Fragmento ▸
########################################
Francisco Trinidad, Fray Zeferino González. Repaso a la vida y obra del sacerdote y filósofo, que aunó los valores de la religión y la ciencia (original) (raw)

«Ninguno de tan poco llegó a tanto, / Fraile ayer, Príncipe hoy, mañana Santo.» Sirva este conocidísimo pareado de Ramón de Campoamor para resumir la trayectoria eclesiástica de fray Zeferino González, aunque sus valores intelectuales y su trascendencia científica no se agotan ni en estos dos versos ni en el apretado resumen que habrá de hacerse en este artículo.

Zeferino González nació en la parroquia de Villoria, Laviana, el 28 de enero de 1831, hijo de humildes labradores colonos del Marqués de Camposagrado. A los trece años ingresó en el Colegio de Ocaña, donde profesaría cuatro años más tarde, para embarcar a continuación con destino a Filipinas, donde la orden dominicana tenía una gran presencia misionera y educativa desde la Universidad de San Juan. En Manila terminó sus estudios, se ordenó como sacerdote y comenzó su labor intelectual como profesor de Teología y Filosofía y como escritor: en Manila publicó también sus primeros trabajos, dos escritos sobre los temblores de la tierra y la electricidad y sus Estudios sobre la filosofía de Santo Tomás, con los que, según Ángel Ganivet, buscaba «rejuvenecer la filosofía escolástica, armonizándola con los progresos actuales, y en este propósito debe fundar todo juicio crítico acerca de la significación y merecimiento en el movimiento filosófico actual.»

Fray Zeferino González
Retrato de Fray Zeferino González exhibido en el Ayuntamiento de Laviana. F. T.
########################################
Datos en estudio ▸
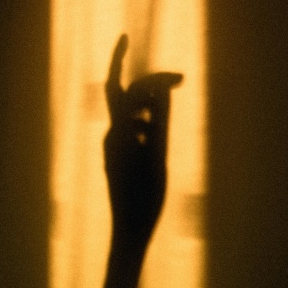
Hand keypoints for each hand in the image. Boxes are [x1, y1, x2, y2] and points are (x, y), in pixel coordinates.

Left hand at [104, 34, 182, 238]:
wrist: (128, 230)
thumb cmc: (145, 199)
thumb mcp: (158, 158)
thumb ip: (160, 121)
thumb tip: (162, 87)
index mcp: (119, 134)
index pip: (124, 88)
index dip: (136, 67)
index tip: (154, 57)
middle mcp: (111, 135)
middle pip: (119, 91)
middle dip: (139, 77)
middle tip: (175, 78)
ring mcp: (112, 145)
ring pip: (128, 111)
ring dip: (148, 105)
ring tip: (168, 116)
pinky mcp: (117, 154)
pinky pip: (131, 128)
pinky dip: (147, 123)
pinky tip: (157, 135)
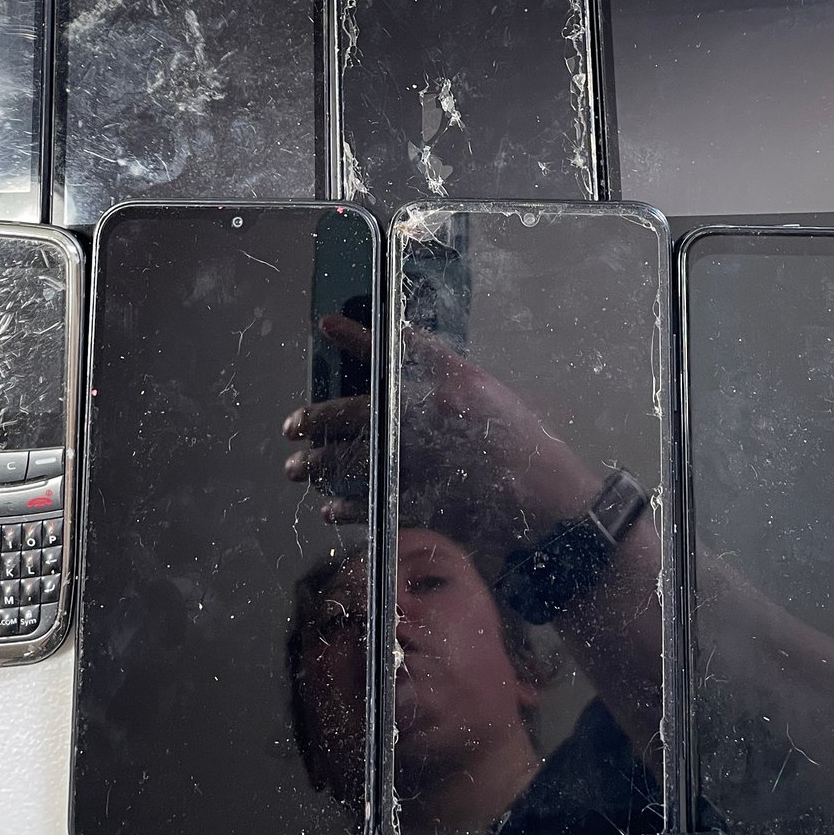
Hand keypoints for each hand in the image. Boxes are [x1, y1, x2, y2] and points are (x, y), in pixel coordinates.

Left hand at [284, 314, 603, 557]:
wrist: (544, 497)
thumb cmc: (514, 436)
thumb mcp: (480, 385)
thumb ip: (436, 360)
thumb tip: (396, 337)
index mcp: (440, 390)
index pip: (388, 356)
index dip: (354, 338)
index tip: (324, 325)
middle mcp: (422, 426)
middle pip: (356, 416)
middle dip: (316, 420)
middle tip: (290, 426)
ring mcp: (419, 467)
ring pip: (354, 463)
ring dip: (318, 466)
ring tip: (295, 468)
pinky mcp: (421, 506)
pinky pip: (373, 507)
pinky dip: (348, 509)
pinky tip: (329, 509)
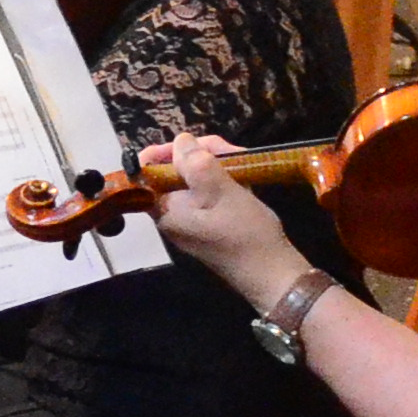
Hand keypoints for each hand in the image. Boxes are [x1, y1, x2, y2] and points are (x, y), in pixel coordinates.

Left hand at [143, 133, 303, 293]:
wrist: (272, 275)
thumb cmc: (245, 233)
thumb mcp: (222, 192)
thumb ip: (196, 164)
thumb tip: (180, 141)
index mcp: (164, 209)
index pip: (145, 172)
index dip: (164, 152)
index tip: (192, 143)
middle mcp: (172, 215)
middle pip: (173, 172)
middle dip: (201, 154)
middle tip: (230, 150)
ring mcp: (191, 220)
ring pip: (195, 180)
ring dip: (217, 165)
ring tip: (243, 160)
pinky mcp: (210, 224)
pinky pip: (209, 194)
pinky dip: (224, 181)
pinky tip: (244, 176)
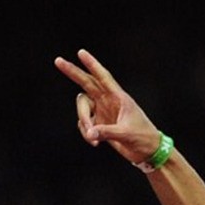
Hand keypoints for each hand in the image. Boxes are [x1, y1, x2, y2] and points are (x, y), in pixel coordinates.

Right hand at [54, 49, 167, 167]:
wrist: (146, 151)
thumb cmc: (142, 137)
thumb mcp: (125, 133)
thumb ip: (107, 132)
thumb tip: (90, 132)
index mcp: (118, 97)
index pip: (103, 77)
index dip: (92, 64)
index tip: (81, 52)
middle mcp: (108, 101)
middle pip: (86, 82)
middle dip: (73, 72)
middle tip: (58, 61)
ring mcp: (102, 112)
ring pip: (82, 107)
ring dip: (83, 121)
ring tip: (92, 138)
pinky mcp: (98, 124)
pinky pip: (84, 124)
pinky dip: (86, 133)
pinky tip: (96, 143)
########################################
Ejercicios propuestos ▸
A) Responde brevemente, según el texto sobre fray Zeferino González:
(i) ¿De quién es el pareado citado al comienzo?
(ii) ¿En qué parroquia y en qué fecha nació?
(iii) ¿A qué edad ingresó en el Colegio de Ocaña?
B) Redacta la continuación del texto sobre fray Zeferino González a partir de donde termina.

Soluciones ▸
A)
(i) De Ramón de Campoamor.
(ii) En la parroquia de Villoria, Laviana, el 28 de enero de 1831.
(iii) A los trece años.

B)
Tras haber desempeñado cargos importantes en el convento de Manila, regresó á España, en 1865 por motivos de salud, lo que sería una constante en su vida: su mala salud crónica y su propia humildad le impidieron desarrollar quizás más altos cargos y sobre todo escribir más, aunque al decir de Javier Fernández Conde, «su obra literaria fue sencillamente impresionante». A las obras citadas hemos de sumar, en apretado resumen, su Filosofía Elemental, en latín y en tres volúmenes, en el que vierte las pautas de la nueva escolástica; su Historia de la Filosofía, también en tres volúmenes; su compilación de artículos titulada Estudios religiosos, filosóficos, científicos y sociales, o su última obra, La Biblia y la Ciencia, en la que «afronta problemas científicos de índole paleontológica, de extraordinaria modernidad a finales del XIX». Además, colaboró con diversos artículos sobre la filosofía de la historia, economía política, filosofía alemana y escolástica en el periódico La Cruzada y en revistas como La Ciudad de Dios, La España moderna o La España católica.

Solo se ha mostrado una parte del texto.